We have to focus on what's important to entrepreneurs and give them just that. Tax breaks and more office space in Cambridge are arguably important, but leaders, workers, money and global connectivity are more urgent. Below are four vital points:

Channel the money: Massachusetts is a rich state with deep pockets. Angels are beginning to get organized. However, only a few angel groups have health care expertise. Their efforts can be pooled to invest more in life sciences. These resources have to be channeled in an orchestrated manner.

Stop the migration of highly skilled labor: Our employee base of 25-year-olds to 34-year-olds has shrunk by 25 percent since 1990. Big companies and startups have to reverse this tide. We need to ensure our talent stays by expanding internships and getting organized statewide for those who graduate with skills in life sciences.

Grow, train and mentor the pool of entrepreneurs and leaders: One of the nation's leading med-tech headhunters said Boston is tough to hire into or hire out of. So we have to develop what we have. Large corporations have to shoulder their share of the burden in training future leaders, so if this talent quits, they stay in the statewide ecosystem. Let us find mechanisms that bring managers with entrepreneurial spirit out of their cubicles and get them exposed to early-stage ventures.

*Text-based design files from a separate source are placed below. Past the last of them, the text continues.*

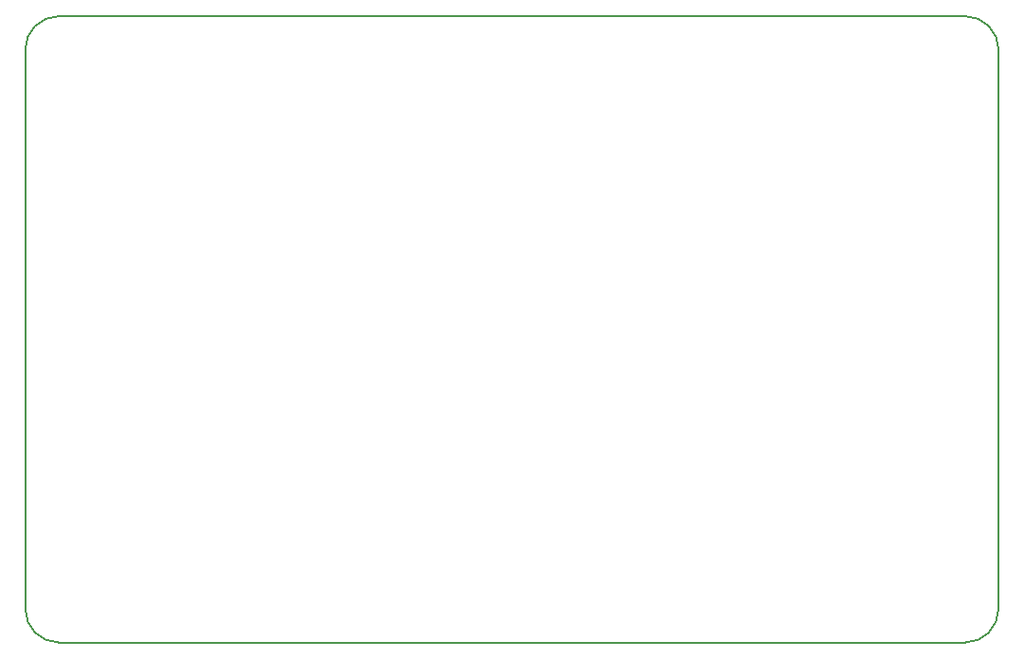
<source format=gm1>
G04 #@! TF.GenerationSoftware,KiCad,Pcbnew,5.1.6-c6e7f7d~87~ubuntu18.04.1*
G04 #@! TF.CreationDate,2021-04-28T11:05:25+02:00*
G04 #@! TF.ProjectId,MSS,4d53532e-6b69-4636-9164-5f7063625858,2.0*
G04 #@! TF.SameCoordinates,Original*
G04 #@! TF.FileFunction,Profile,NP*
%FSLAX46Y46*%
G04 Gerber Fmt 4.6, Leading zero omitted, Abs format (unit mm)*
G04 Created by KiCad (PCBNEW 5.1.6-c6e7f7d~87~ubuntu18.04.1) date 2021-04-28 11:05:25*
%MOMM*%
%LPD*%
G01*
G04 APERTURE LIST*
G04 #@! TA.AperFunction,Profile*
%ADD10C,0.150000*%
G04 #@! TD*
G04 APERTURE END LIST*
D10*
X77902000Y-63000000D02*
G75*
G02*
X80902000Y-60000000I3000000J0D01*
G01*
X80902000Y-116000000D02*
G75*
G02*
X77902000Y-113000000I0J3000000D01*
G01*
X164902000Y-113000000D02*
G75*
G02*
X161902000Y-116000000I-3000000J0D01*
G01*
X161902000Y-60000000D02*
G75*
G02*
X164902000Y-63000000I0J-3000000D01*
G01*
X161902000Y-116000000D02*
X80902000Y-116000000D01*
X164902000Y-63000000D02*
X164902000Y-113000000D01*
X80902000Y-60000000D02*
X161902000Y-60000000D01*
X77902000Y-113000000D02*
X77902000Y-63000000D01*
M02*

</source>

Connect Boston directly to the world: Why is India, a growing R&D powerhouse, setting up operations in New Jersey? Where are Israeli companies moving into the United States? Why do I need to connect through another city to get to Israel, China or India? It is imperative that we connect Boston to these innovation clusters. It gives us better, faster access to ideas, people and markets. We will maintain world-class R&D, the way Silicon Valley has managed to do so in technology, in spite of the noise of outsourcing.

Collaboration will be the key to winning. We won't sell our startups too early. Serial entrepreneurs successful at running billion-dollar companies will stay when they see an open, welcoming, globally connected, low-friction culture that focuses on mentoring and educating entrepreneurs, and is teeming with excitement akin to the Valley's technology scene. We can achieve this because we are compact, connected and willing -- more so than any other cluster anywhere.